WIMBLEDON, England — There is a real shift happening at the top of tennis, a youth movement that long seemed inevitable but never actually arrived until now.
As the sport's attention shifts to the grass of Wimbledon, where play begins Monday, Carlos Alcaraz, Jannik Sinner, Iga Swiatek and Coco Gauff are the players whose names are on everyone's lips.
Alcaraz is the defending men's champion and owner of three Grand Slam titles at the age of 21 after his triumph at the French Open. Sinner, 22, is the top-seeded man at Wimbledon and won the Australian Open in January. Swiatek, 23, is the top-seeded woman and just earned her fourth championship at Roland Garros and fifth major overall. Gauff, the youngest of the bunch at 20, is ranked a career-best No. 2, has reached at least the semifinals at the past three Slam tournaments and won her first such trophy at last year's U.S. Open.
While Swiatek has entrenched herself at No. 1 in the women's game, and is now 11-1 against Gauff, neither has been past the quarterfinals at Wimbledon, and there is a much more closely contested and intriguing rivalry developing between Alcaraz and Sinner ( Alcaraz leads 5-4 after winning their semifinal at the French Open in five sets). Then there's this: For so long, people wondered when the men's game would evolve from the extended dominance of Roger Federer, Rafael Nadal and Novak Djokovic, owners of a combined 66 majors, and that trio would cede space to others.
That time, it seems, is now — and Alcaraz and Sinner are beginning to separate themselves from the rest.
''These two guys will win many, many Grand Slams. How many? That's the question. Of course, they will be the best for 10 years, I imagine — Alcaraz and Sinner. I have no doubt about it,'' said Richard Gasquet, a three-time major semifinalist, including twice at Wimbledon. ''They will be the future of the game. ... The new generation is coming.''
Gasquet, a 38-year-old Frenchman who got to No. 7 in the rankings, knows all too well the difficulties of being a professional tennis player during the era of the so-called Big Three of men's tennis. The opponents in his three losses in Grand Slam semifinals? Federer, Nadal and Djokovic, once each.

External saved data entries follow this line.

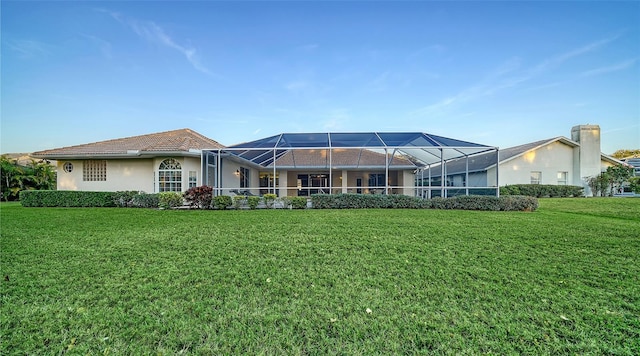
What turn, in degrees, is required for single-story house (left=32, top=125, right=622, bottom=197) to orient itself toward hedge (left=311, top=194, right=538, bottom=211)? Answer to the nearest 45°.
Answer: approximately 135° to its right

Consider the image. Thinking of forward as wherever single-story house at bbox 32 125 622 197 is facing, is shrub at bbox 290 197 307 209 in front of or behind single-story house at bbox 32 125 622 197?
behind

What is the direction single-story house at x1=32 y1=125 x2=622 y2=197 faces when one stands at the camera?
facing away from the viewer

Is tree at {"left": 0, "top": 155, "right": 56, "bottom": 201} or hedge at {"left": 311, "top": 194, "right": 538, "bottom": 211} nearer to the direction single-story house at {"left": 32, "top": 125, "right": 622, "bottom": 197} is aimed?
the tree
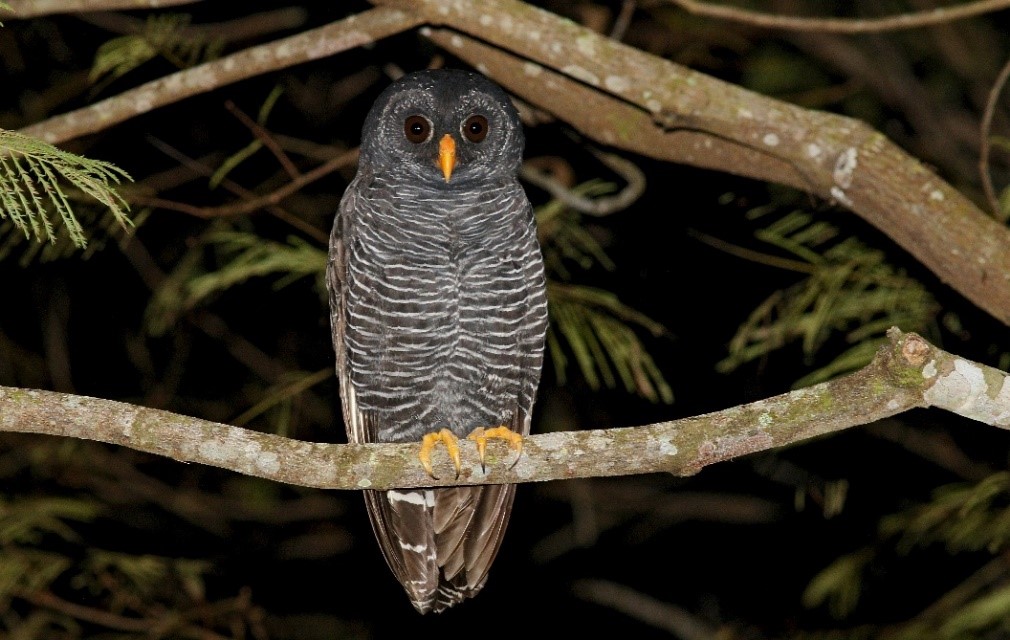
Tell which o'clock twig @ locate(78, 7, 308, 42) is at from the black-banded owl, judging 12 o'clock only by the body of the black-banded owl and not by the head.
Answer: The twig is roughly at 5 o'clock from the black-banded owl.

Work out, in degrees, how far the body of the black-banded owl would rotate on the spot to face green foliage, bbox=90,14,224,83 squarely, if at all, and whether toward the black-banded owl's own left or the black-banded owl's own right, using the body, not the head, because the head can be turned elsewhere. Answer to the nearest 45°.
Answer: approximately 90° to the black-banded owl's own right

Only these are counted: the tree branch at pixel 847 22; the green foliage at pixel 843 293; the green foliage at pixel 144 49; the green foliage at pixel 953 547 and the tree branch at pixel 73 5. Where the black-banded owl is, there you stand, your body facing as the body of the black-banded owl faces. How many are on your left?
3

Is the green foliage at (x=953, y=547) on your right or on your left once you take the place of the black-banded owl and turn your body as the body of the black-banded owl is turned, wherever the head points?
on your left

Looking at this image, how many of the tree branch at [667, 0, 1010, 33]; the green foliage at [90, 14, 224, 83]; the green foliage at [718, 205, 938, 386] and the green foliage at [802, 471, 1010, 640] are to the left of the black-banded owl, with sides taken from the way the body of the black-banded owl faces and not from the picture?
3

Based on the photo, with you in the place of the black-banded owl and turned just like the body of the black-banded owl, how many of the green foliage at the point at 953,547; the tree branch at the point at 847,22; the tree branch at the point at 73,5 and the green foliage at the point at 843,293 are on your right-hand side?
1

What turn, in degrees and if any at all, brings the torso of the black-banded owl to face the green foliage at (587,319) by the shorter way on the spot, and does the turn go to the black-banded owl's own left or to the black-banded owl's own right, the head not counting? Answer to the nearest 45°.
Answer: approximately 135° to the black-banded owl's own left

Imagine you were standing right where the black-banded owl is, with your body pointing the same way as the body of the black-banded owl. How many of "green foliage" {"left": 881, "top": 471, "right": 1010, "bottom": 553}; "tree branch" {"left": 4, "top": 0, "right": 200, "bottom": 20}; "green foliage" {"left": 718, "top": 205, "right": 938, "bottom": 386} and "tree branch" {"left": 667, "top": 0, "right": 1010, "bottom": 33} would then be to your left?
3

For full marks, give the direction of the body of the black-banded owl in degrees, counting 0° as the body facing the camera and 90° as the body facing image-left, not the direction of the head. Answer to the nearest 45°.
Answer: approximately 0°

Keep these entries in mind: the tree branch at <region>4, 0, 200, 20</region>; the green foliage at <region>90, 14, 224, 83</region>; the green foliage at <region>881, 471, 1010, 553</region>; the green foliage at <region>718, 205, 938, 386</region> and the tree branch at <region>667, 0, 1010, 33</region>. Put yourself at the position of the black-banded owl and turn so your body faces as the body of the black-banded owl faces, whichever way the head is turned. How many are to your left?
3

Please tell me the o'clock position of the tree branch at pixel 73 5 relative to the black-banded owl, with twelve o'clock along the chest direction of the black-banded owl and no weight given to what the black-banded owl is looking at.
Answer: The tree branch is roughly at 3 o'clock from the black-banded owl.

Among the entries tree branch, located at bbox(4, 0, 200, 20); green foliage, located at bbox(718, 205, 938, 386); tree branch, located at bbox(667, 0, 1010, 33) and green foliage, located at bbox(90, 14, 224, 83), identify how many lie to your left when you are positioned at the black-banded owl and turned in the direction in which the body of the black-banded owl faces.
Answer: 2

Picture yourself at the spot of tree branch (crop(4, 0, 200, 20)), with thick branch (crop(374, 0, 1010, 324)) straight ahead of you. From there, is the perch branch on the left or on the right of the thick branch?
right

But Federer, now 42, played the last match of his 20-Slam-trophy career in 2021. Nadal, 38, lost in the first round at the French Open — where he claimed 14 of his 22 major championships — and then opted to miss Wimbledon so he could focus on preparing for the Paris Olympics that start in late July; he has dealt with a string of injuries that included a hip operation last year.